If its depiction of onscreen violence against women is to be commended, as well as its restrained use of gore for maximum impact,  the same can’t be said for its portrayal of Jame Gumb, aka Buffalo Bill. Gumb is loosely based on real life murderer Ed Gein, who was known for exhuming the corpses of recently deceased women in order to fashion clothing and furniture from their bodies and skin, and was a major inspiration for films like Psycho and The Texas Chainsaw Massacre. Spectacularly troubled and desperate to transform himself, part of Gumb’s motivation includes the fact that he was denied gender reassignment surgery, and so kills women in order to make a “skin suit”. In many ways the character plays into the worst and most hateful stereotypes about trans identity imaginable, sparking protests and accusations of transphoia even at the time of release.

The film pre-emptively tries to circumnavigate the ugly transphobic implications of Gumb’s motives by having Clarice Starling assert (using the terminology of the time) that there is “no correlation in literature between transsexualism and violence”, and Lecter agree that there’s no substance to the idea. “Billy is not a real transsexual,” he explains (whatever that means). “But he thinks he is, he tries to be. He’s tried to be a lot of things, I expect.” Lecter emphasises Gumb’s desire for transformation and change as his main motivation to kill. Gumb is not a trans person, but a self-hating cisgender man desperate to change his identity in an exceptionally drastic way.

But is it really enough to have Starling and Lecter reject the link between queer identities and moral depravity, only for the film to then voyeuristically relish in it?
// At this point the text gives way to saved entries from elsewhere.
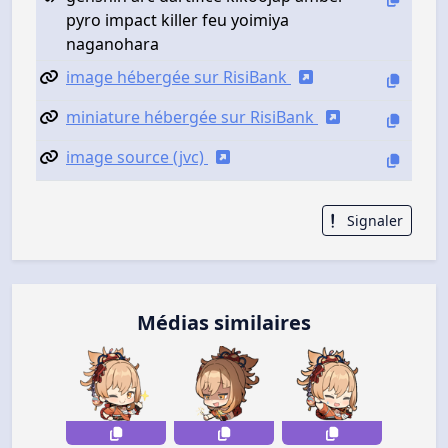
pyro impact killer feu yoimiya
naganohara
image hébergée sur RisiBank
miniature hébergée sur RisiBank
image source (jvc)
Signaler
Médias similaires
Gumb, applying makeup and filming himself dancing naked with his genitalia tucked between his legs, remains one of the film’s most memorable and oft-referenced sequences – not least because it is intercut with a terrified kidnap victim desperately trying to escape his clutches. This is the lingering image that most members of the audience walk away with. Can a couple of lines of explanatory dialogue really counteract the iconography the film builds itself around? It’s a thorny and unavoidable sticking point in an otherwise exceptional film, and whether it encourages or dispels harmful parallels remains a matter of contention for anyone viewing the film today.

Time has been both kind and cruel to Silence of the Lambs. Thirty years on, its portrayal of women in male dominated environments remains pertinent, especially in the variety and subtlety of the workplace obstacles. Its ability to portray violence against women respectfully, without fetishizing it, is refreshing and admirable even among today’s cinema, and its horror is meticulously constructed. But the film ties to have it both ways, handwaving away the unfortunate implications of its main villain whilst seizing upon fearmongering stereotypes around transwomen to spin a narrative of predation and brutality.